*** Opening of RECORDS FOR THIS EXERCISE ***

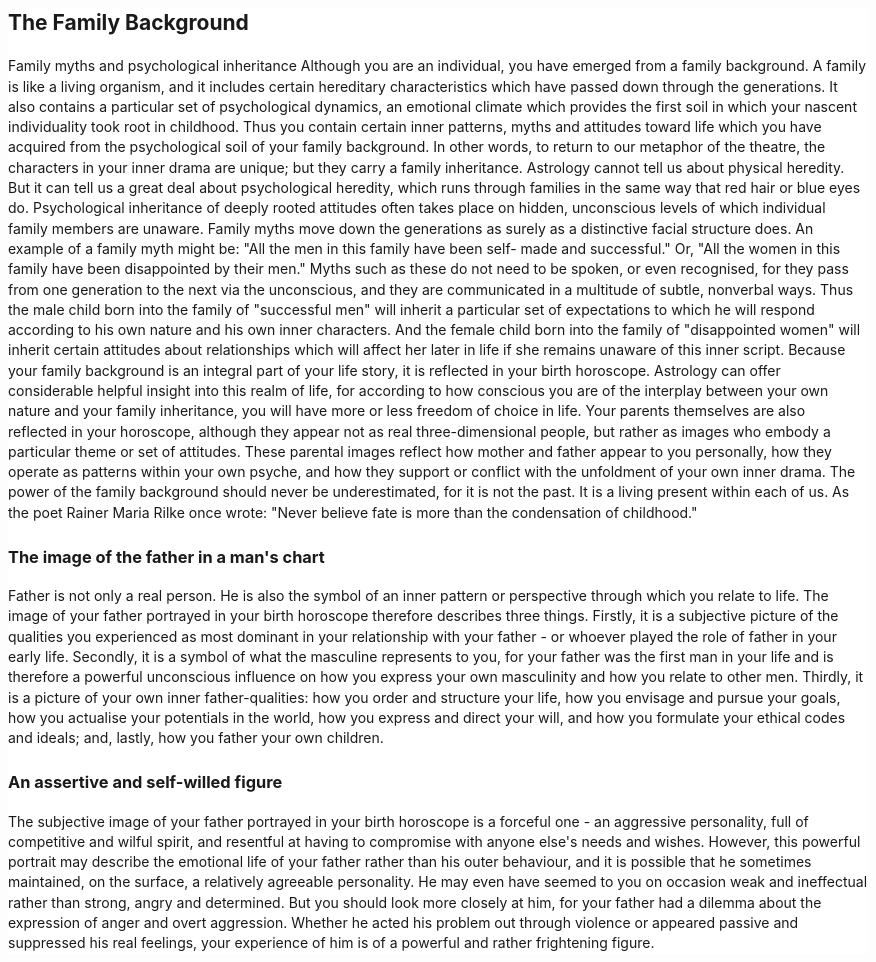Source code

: ## The Family Background
Family myths and psychological inheritance
Although you are an individual, you have emerged from a family background. A family is like a living organism, and it includes certain hereditary characteristics which have passed down through the generations. It also contains a particular set of psychological dynamics, an emotional climate which provides the first soil in which your nascent individuality took root in childhood. Thus you contain certain inner patterns, myths and attitudes toward life which you have acquired from the psychological soil of your family background. In other words, to return to our metaphor of the theatre, the characters in your inner drama are unique; but they carry a family inheritance. Astrology cannot tell us about physical heredity. But it can tell us a great deal about psychological heredity, which runs through families in the same way that red hair or blue eyes do. Psychological inheritance of deeply rooted attitudes often takes place on hidden, unconscious levels of which individual family members are unaware. Family myths move down the generations as surely as a distinctive facial structure does. An example of a family myth might be: "All the men in this family have been self- made and successful." Or, "All the women in this family have been disappointed by their men." Myths such as these do not need to be spoken, or even recognised, for they pass from one generation to the next via the unconscious, and they are communicated in a multitude of subtle, nonverbal ways. Thus the male child born into the family of "successful men" will inherit a particular set of expectations to which he will respond according to his own nature and his own inner characters. And the female child born into the family of "disappointed women" will inherit certain attitudes about relationships which will affect her later in life if she remains unaware of this inner script. Because your family background is an integral part of your life story, it is reflected in your birth horoscope. Astrology can offer considerable helpful insight into this realm of life, for according to how conscious you are of the interplay between your own nature and your family inheritance, you will have more or less freedom of choice in life. Your parents themselves are also reflected in your horoscope, although they appear not as real three-dimensional people, but rather as images who embody a particular theme or set of attitudes. These parental images reflect how mother and father appear to you personally, how they operate as patterns within your own psyche, and how they support or conflict with the unfoldment of your own inner drama. The power of the family background should never be underestimated, for it is not the past. It is a living present within each of us. As the poet Rainer Maria Rilke once wrote: "Never believe fate is more than the condensation of childhood."

### The image of the father in a man's chart
Father is not only a real person. He is also the symbol of an inner pattern or perspective through which you relate to life. The image of your father portrayed in your birth horoscope therefore describes three things. Firstly, it is a subjective picture of the qualities you experienced as most dominant in your relationship with your father - or whoever played the role of father in your early life. Secondly, it is a symbol of what the masculine represents to you, for your father was the first man in your life and is therefore a powerful unconscious influence on how you express your own masculinity and how you relate to other men. Thirdly, it is a picture of your own inner father-qualities: how you order and structure your life, how you envisage and pursue your goals, how you actualise your potentials in the world, how you express and direct your will, and how you formulate your ethical codes and ideals; and, lastly, how you father your own children.

### An assertive and self-willed figure
The subjective image of your father portrayed in your birth horoscope is a forceful one - an aggressive personality, full of competitive and wilful spirit, and resentful at having to compromise with anyone else's needs and wishes. However, this powerful portrait may describe the emotional life of your father rather than his outer behaviour, and it is possible that he sometimes maintained, on the surface, a relatively agreeable personality. He may even have seemed to you on occasion weak and ineffectual rather than strong, angry and determined. But you should look more closely at him, for your father had a dilemma about the expression of anger and overt aggression. Whether he acted his problem out through violence or appeared passive and suppressed his real feelings, your experience of him is of a powerful and rather frightening figure.
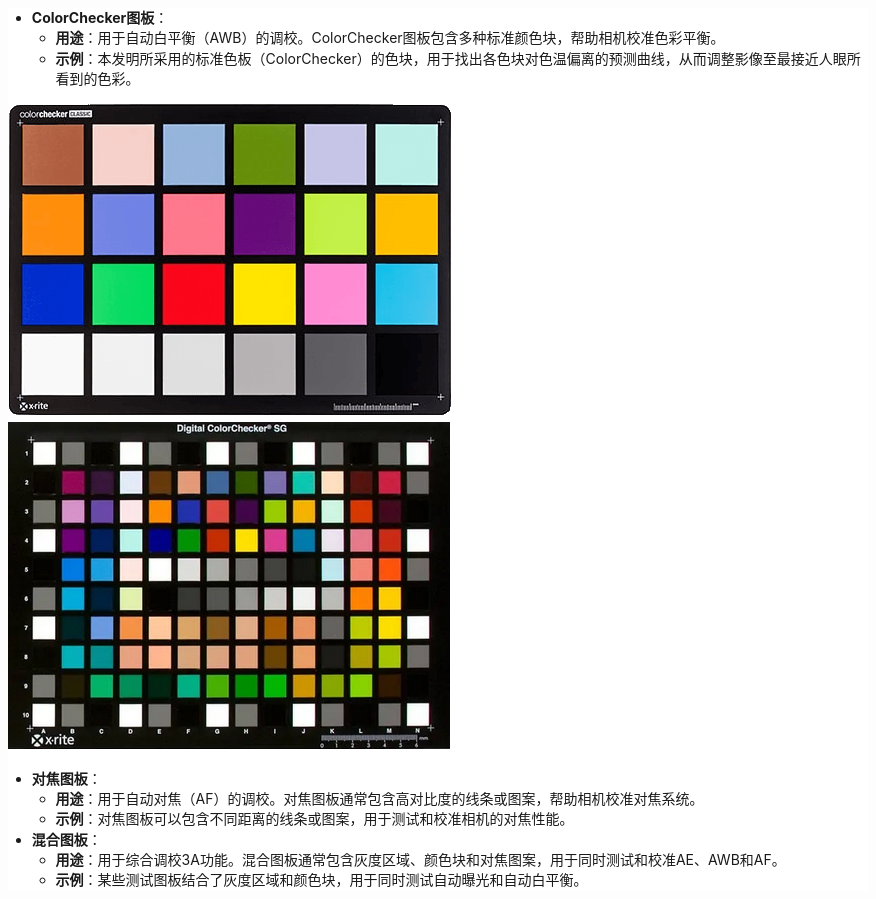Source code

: 
- **ColorChecker图板**：
  - **用途**：用于自动白平衡（AWB）的调校。ColorChecker图板包含多种标准颜色块，帮助相机校准色彩平衡。
  - **示例**：本发明所采用的标准色板（ColorChecker）的色块，用于找出各色块对色温偏离的预测曲线，从而调整影像至最接近人眼所看到的色彩。


[![24色 colorchecker](diagram/colorchecker-classic.png)](https://github.com/zongwave/pixelcraft/blob/main/isp/iq/diagram/colorchecker-classic.png)
[![140色 colorchecker](diagram/colorchecker-140.png)](https://github.com/zongwave/pixelcraft/blob/main/isp/iq/diagram/colorchecker-140.png)


- **对焦图板**：
  - **用途**：用于自动对焦（AF）的调校。对焦图板通常包含高对比度的线条或图案，帮助相机校准对焦系统。
  - **示例**：对焦图板可以包含不同距离的线条或图案，用于测试和校准相机的对焦性能。
- **混合图板**：
  - **用途**：用于综合调校3A功能。混合图板通常包含灰度区域、颜色块和对焦图案，用于同时测试和校准AE、AWB和AF。
  - **示例**：某些测试图板结合了灰度区域和颜色块，用于同时测试自动曝光和自动白平衡。

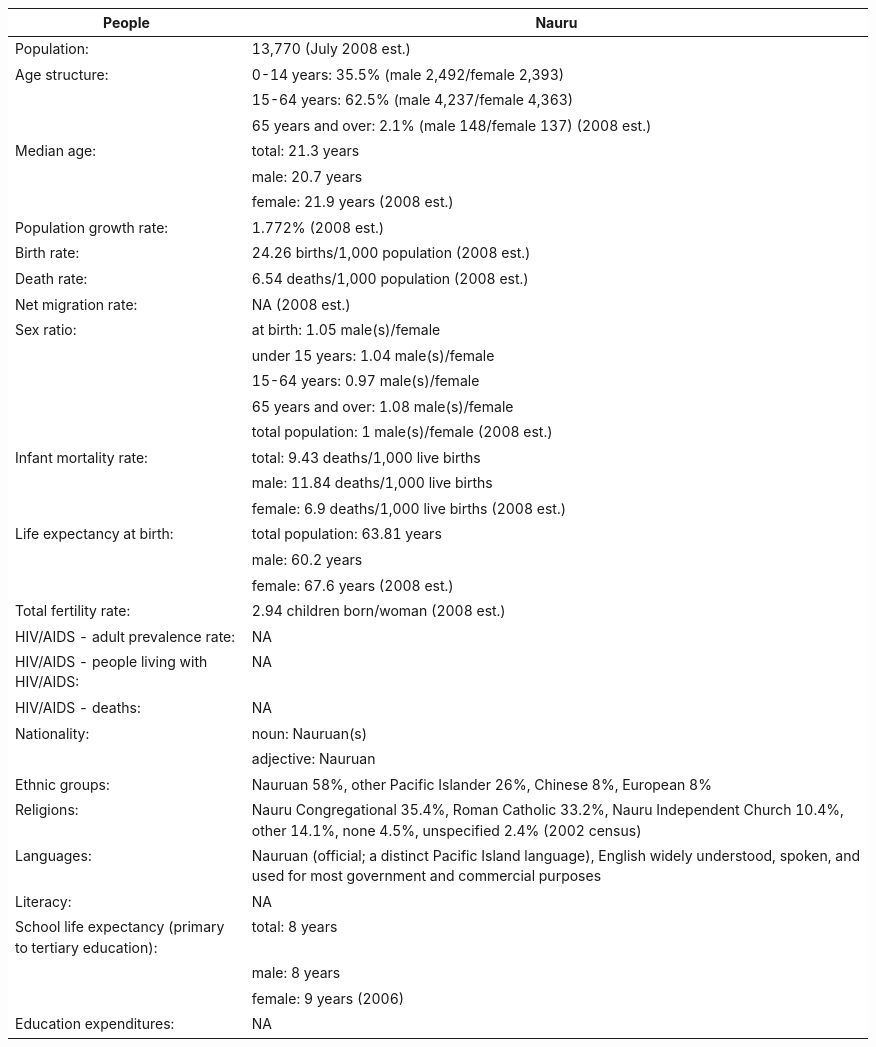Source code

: | People | Nauru |
| --- | --- |
| Population: | 13,770 (July 2008 est.) |
| Age structure: | 0-14 years: 35.5% (male 2,492/female 2,393) |
| | 15-64 years: 62.5% (male 4,237/female 4,363) |
| | 65 years and over: 2.1% (male 148/female 137) (2008 est.) |
| Median age: | total: 21.3 years |
| | male: 20.7 years |
| | female: 21.9 years (2008 est.) |
| Population growth rate: | 1.772% (2008 est.) |
| Birth rate: | 24.26 births/1,000 population (2008 est.) |
| Death rate: | 6.54 deaths/1,000 population (2008 est.) |
| Net migration rate: | NA (2008 est.) |
| Sex ratio: | at birth: 1.05 male(s)/female |
| | under 15 years: 1.04 male(s)/female |
| | 15-64 years: 0.97 male(s)/female |
| | 65 years and over: 1.08 male(s)/female |
| | total population: 1 male(s)/female (2008 est.) |
| Infant mortality rate: | total: 9.43 deaths/1,000 live births |
| | male: 11.84 deaths/1,000 live births |
| | female: 6.9 deaths/1,000 live births (2008 est.) |
| Life expectancy at birth: | total population: 63.81 years |
| | male: 60.2 years |
| | female: 67.6 years (2008 est.) |
| Total fertility rate: | 2.94 children born/woman (2008 est.) |
| HIV/AIDS - adult prevalence rate: | NA |
| HIV/AIDS - people living with HIV/AIDS: | NA |
| HIV/AIDS - deaths: | NA |
| Nationality: | noun: Nauruan(s) |
| | adjective: Nauruan |
| Ethnic groups: | Nauruan 58%, other Pacific Islander 26%, Chinese 8%, European 8% |
| Religions: | Nauru Congregational 35.4%, Roman Catholic 33.2%, Nauru Independent Church 10.4%, other 14.1%, none 4.5%, unspecified 2.4% (2002 census) |
| Languages: | Nauruan (official; a distinct Pacific Island language), English widely understood, spoken, and used for most government and commercial purposes |
| Literacy: | NA |
| School life expectancy (primary to tertiary education): | total: 8 years |
| | male: 8 years |
| | female: 9 years (2006) |
| Education expenditures: | NA |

*** Close of RECORDS FOR THIS EXERCISE ***

**WHAT THE TASK ASKS**
Some lines contain the word "Nauruan". Pull each one out of the listing.

**ANSWER TO THIS EXERCISE**
| Nationality: | noun: Nauruan(s) |
| | adjective: Nauruan |
| Ethnic groups: | Nauruan 58%, other Pacific Islander 26%, Chinese 8%, European 8% |
| Languages: | Nauruan (official; a distinct Pacific Island language), English widely understood, spoken, and used for most government and commercial purposes |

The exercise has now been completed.